The book says that Pakistan acted this way because it hoped that India’s return to Afghanistan might open up prospects of some aid for the Taliban. The book also says that India has strategic interests in Afghanistan and is reassessing its position and moving towards a balancing act in its effort to engage with the Taliban and help stabilise Afghanistan.

The book cites the Taliban’s desire for international legitimacy and recognition as well as external investments to reconstruct and revive the country as the main reasons for their eagerness to mend ties with India.

The book also narrates some anecdotes to demonstrate Gen Bajwa’s influence in Afghanistan, such as his approval of the appointment of Taliban Finance Minister Hidayatullah Badri, who had suffered at the hands of the Pakistani security apparatus following 9/11.

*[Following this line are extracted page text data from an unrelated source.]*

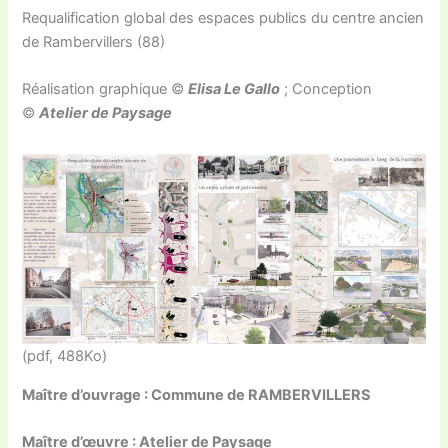
Requalification global des espaces publics du centre ancien
de Rambervillers (88)
Réalisation graphique ©
Elisa Le Gallo
; Conception
©
Atelier de Paysage
(pdf, 488Ko)
Maître d’ouvrage : Commune de RAMBERVILLERS
Maître d’œuvre : Atelier de Paysage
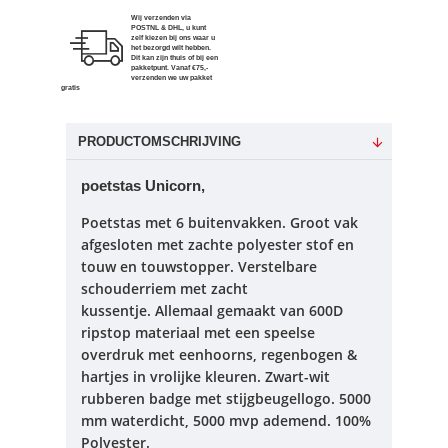
Wij verzenden via
POSTNL & DHL, u kunt
zelf kiezen bij ons waar u
het bezorgd wilt hebben.
Dit kan zijn thuis of bij een
pakketpunt. Vanaf €75,-
verzenden we uw pakket
gratis
PRODUCTOMSCHRIJVING
poetstas Unicorn,
Poetstas met 6 buitenvakken.
Groot vak
afgesloten met zachte polyester stof en
touw en touwstopper.
Verstelbare
schouderriem met zacht
kussentje.
Allemaal gemaakt van 600D
ripstop materiaal met een speelse
overdruk met eenhoorns, regenbogen &
hartjes in vrolijke kleuren.
Zwart-wit
rubberen badge met stijgbeugellogo.
5000
mm waterdicht, 5000 mvp ademend.
100%
Polyester.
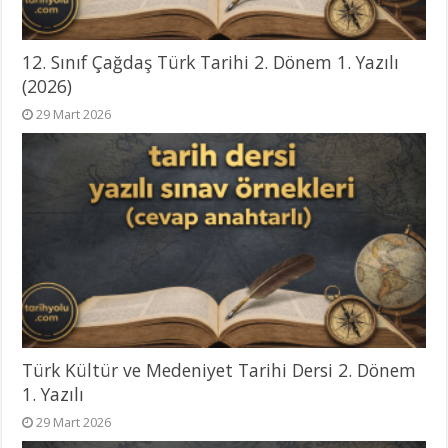
12. Sınıf Çağdaş Türk Tarihi 2. Dönem 1. Yazılı
(2026)
29 Mart 2026
Türk Kültür ve Medeniyet Tarihi Dersi 2. Dönem
1. Yazılı
29 Mart 2026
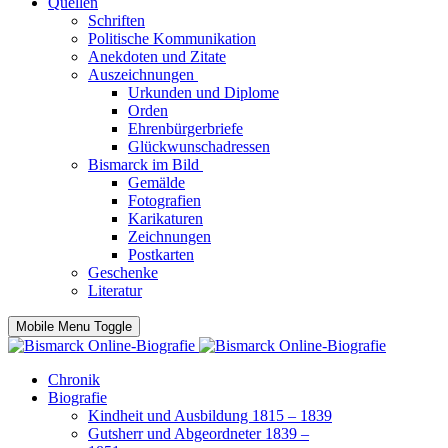
Quellen
Schriften
Politische Kommunikation
Anekdoten und Zitate
Auszeichnungen
Urkunden und Diplome
Orden
Ehrenbürgerbriefe
Glückwunschadressen
Bismarck im Bild
Gemälde
Fotografien
Karikaturen
Zeichnungen
Postkarten
Geschenke
Literatur
Mobile Menu Toggle
Chronik
Biografie
Kindheit und Ausbildung 1815 – 1839
Gutsherr und Abgeordneter 1839 –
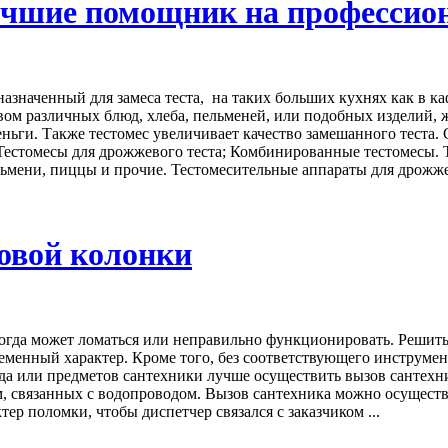
чшие помощник на профессион
назначенный для замеса теста, на таких больших кухнях как в к
вом различных блюд, хлеба, пельменей, или подобных изделий,
деньги. Также тестомес увеличивает качество замешанного теста
; Тестомесы для дрожжевого теста; Комбинированные тестомесы.
ьмени, пиццы и прочие. Тестомесительные аппараты для дрожжев
зовой колонки
огда может ломаться или неправильно функционировать. Решить 
ременный характер. Кроме того, без соответствующего инструме
да или предметов сантехники лучше осуществить вызов сантехн
 связанных с водопроводом. Вызов сантехника можно осуществи
ер поломки, чтобы диспетчер связался с заказчиком ...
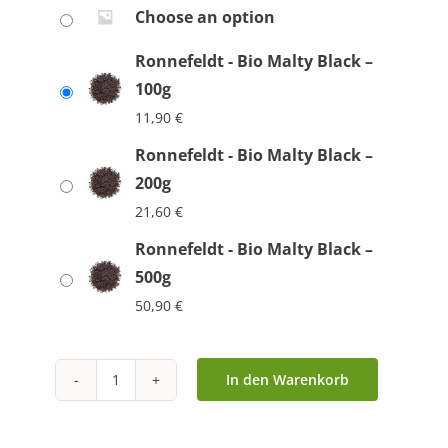
Choose an option
Ronnefeldt - Bio Malty Black –
100g
11,90
€
Ronnefeldt - Bio Malty Black –
200g
21,60
€
Ronnefeldt - Bio Malty Black –
500g
50,90
€
In den Warenkorb
Ronnefeldt
-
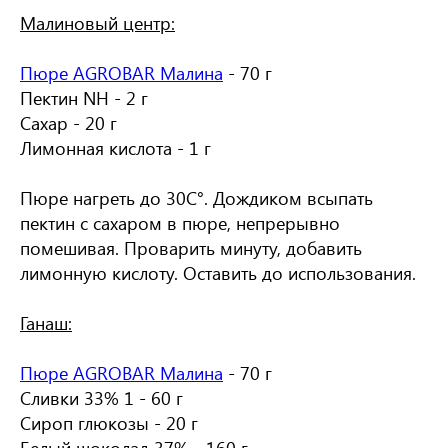
Малиновый центр:
Пюре AGROBAR Малина
- 70 г
Пектин NH - 2 г
Сахар - 20 г
Лимонная кислота - 1 г
Пюре нагреть до 30С°. Дождиком всыпать
пектин с сахаром в пюре, непрерывно
помешивая. Проварить минуту, добавить
лимонную кислоту. Оставить до использования.
Ганаш:
Пюре AGROBAR Малина
- 70 г
Сливки 33% 1 - 60 г
Сироп глюкозы - 20 г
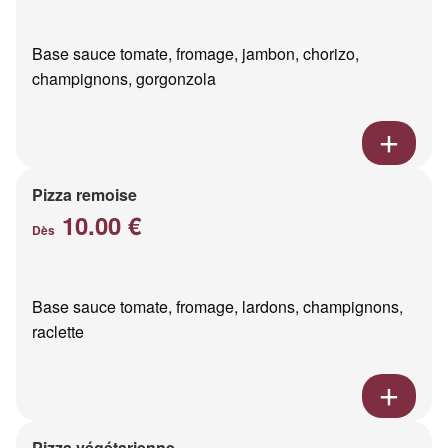
Base sauce tomate, fromage, jambon, chorizo,
champignons, gorgonzola
Pizza remoise
10.00 €
Dès
Base sauce tomate, fromage, lardons, champignons,
raclette
Pizza végétarienne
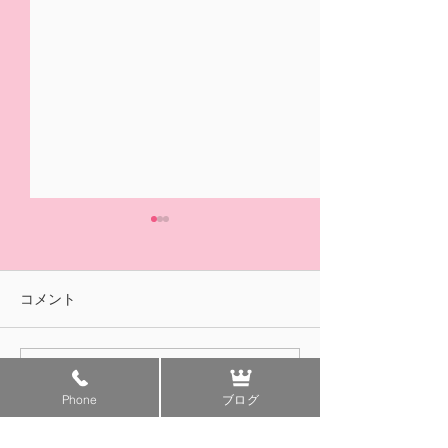
5/31(日)摘み取り量り売
本日の営業は終
り、パック販売での営業
ました🍓
となります
おはようございます！ ２/14
ご来園いただきあ
コメント
の開園初日より たくさんの
ざいました！ 明
皆様に、ご来園いただきあり
午前中のみの営業
がとうございました😊✨ いよ
す。 みなさまの
コメントを追加…
いよ 今日5/31(日)は 今シ
ちしております😊
Phone
ブログ
ーズンLast Dayとなります。
本日は摘み取り量り売りとパ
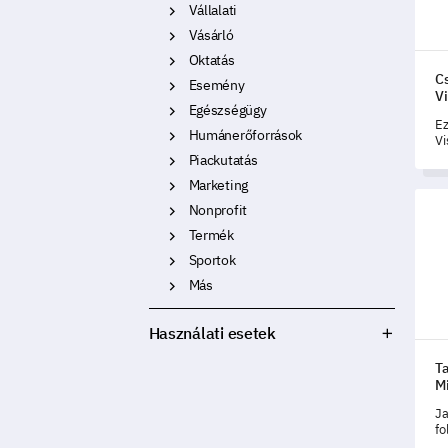
Vállalati
Vásárló
Oktatás
Cs
Esemény
V
Egészségügy
Ez
Humánerőforrások
Vi
sz
Piackutatás
ér
Marketing
üg
Tanf
ér
Nonprofit
Termék
Sportok
Más
Használati esetek
T
M
Ja
fo
ké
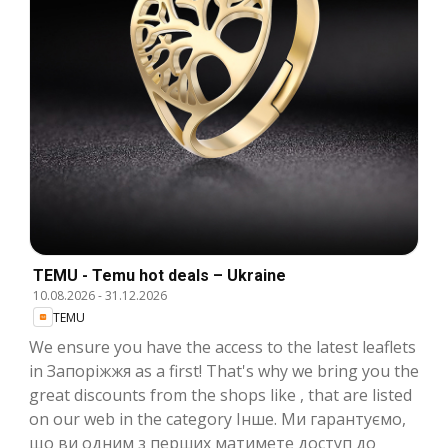
TEMU - Temu hot deals – Ukraine
10.08.2026
-
31.12.2026
TEMU
We ensure you have the access to the latest leaflets
in Запоріжжя as a first! That's why we bring you the
great discounts from the shops like , that are listed
on our web in the category Інше. Ми гарантуємо,
що ви одним з перших матимете доступ до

The book also discusses former ISI chief Faiz Hamid’s visit to Kabul soon after the Taliban takeover, claiming that he ignored the Foreign Office’s advice to stay at the Pakistan embassy in Kabul and was photographed sipping tea in a hotel, which went viral on social media.

The book is based on interviews with Taliban leaders, Afghan politicians, regional experts and diplomats.

It aims to reveal “the pivotal decisions leading to the Taliban’s seizure of power” and describe “how as rulers they struggle to reconcile pressures for transition with their rigid ideology”, according to Marvin G. Weinbaum, a senior scholar of South Asian affairs in Washington.